◆ **The task**: Please rewrite the lines from the line with "Best rated waterproofing" up to and including the line with "paper waste dis", changing "Latest Review" to "Newest Review" and leaving everything else as it is.
═════ Materials provided
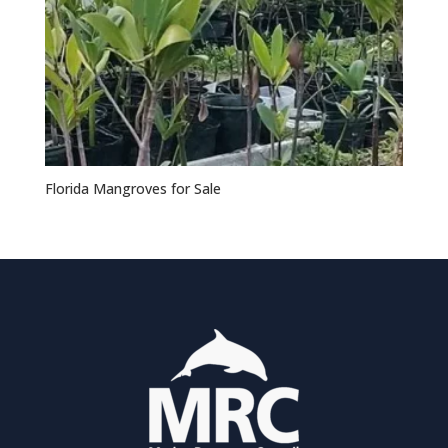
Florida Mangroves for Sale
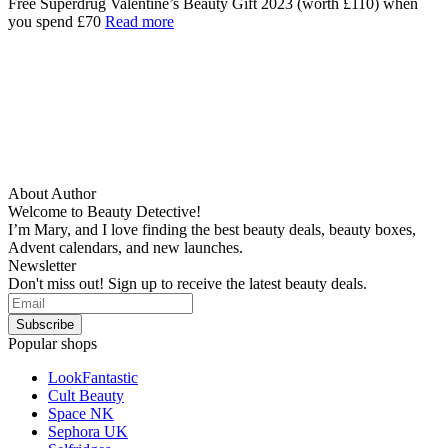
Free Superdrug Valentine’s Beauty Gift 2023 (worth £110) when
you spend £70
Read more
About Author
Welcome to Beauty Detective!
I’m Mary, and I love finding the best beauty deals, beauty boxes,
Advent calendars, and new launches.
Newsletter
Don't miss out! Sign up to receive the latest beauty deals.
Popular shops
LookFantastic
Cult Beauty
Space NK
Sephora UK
══════════
═════ Materials provided
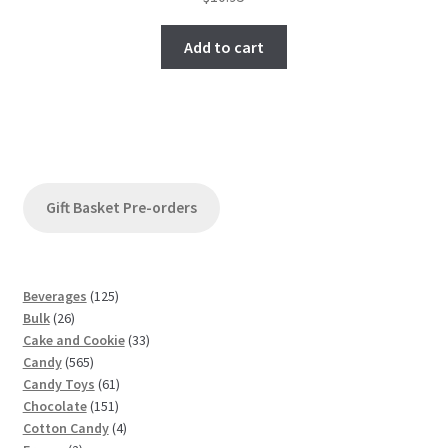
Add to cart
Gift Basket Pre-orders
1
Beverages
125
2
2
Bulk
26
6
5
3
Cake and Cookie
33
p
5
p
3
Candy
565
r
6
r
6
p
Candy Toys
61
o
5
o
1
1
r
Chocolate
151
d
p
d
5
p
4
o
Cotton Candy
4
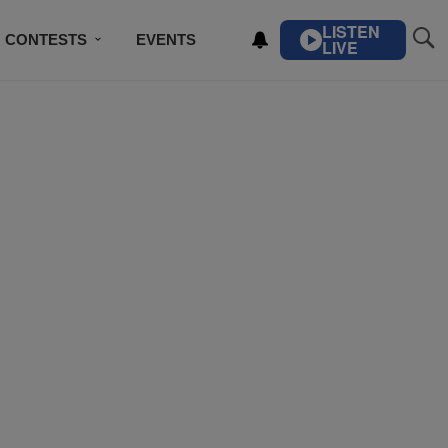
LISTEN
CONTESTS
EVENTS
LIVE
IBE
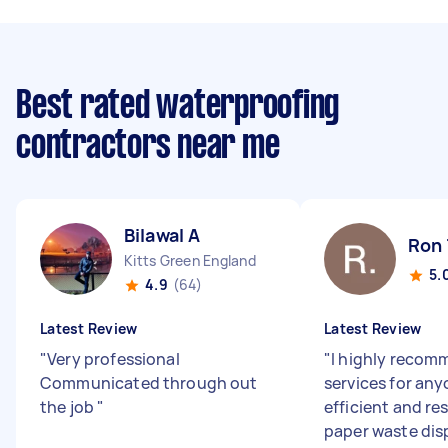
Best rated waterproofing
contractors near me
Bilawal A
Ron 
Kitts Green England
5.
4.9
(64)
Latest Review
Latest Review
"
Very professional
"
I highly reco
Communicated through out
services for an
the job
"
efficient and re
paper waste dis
══════════
◆ **Your solution**:
Best rated waterproofing
contractors near me
Bilawal A
Ron 
Kitts Green England
5.
4.9
(64)
Newest Review
Newest Review
"
Very professional
"
I highly reco
Communicated through out
services for an
the job
"
efficient and re
paper waste dis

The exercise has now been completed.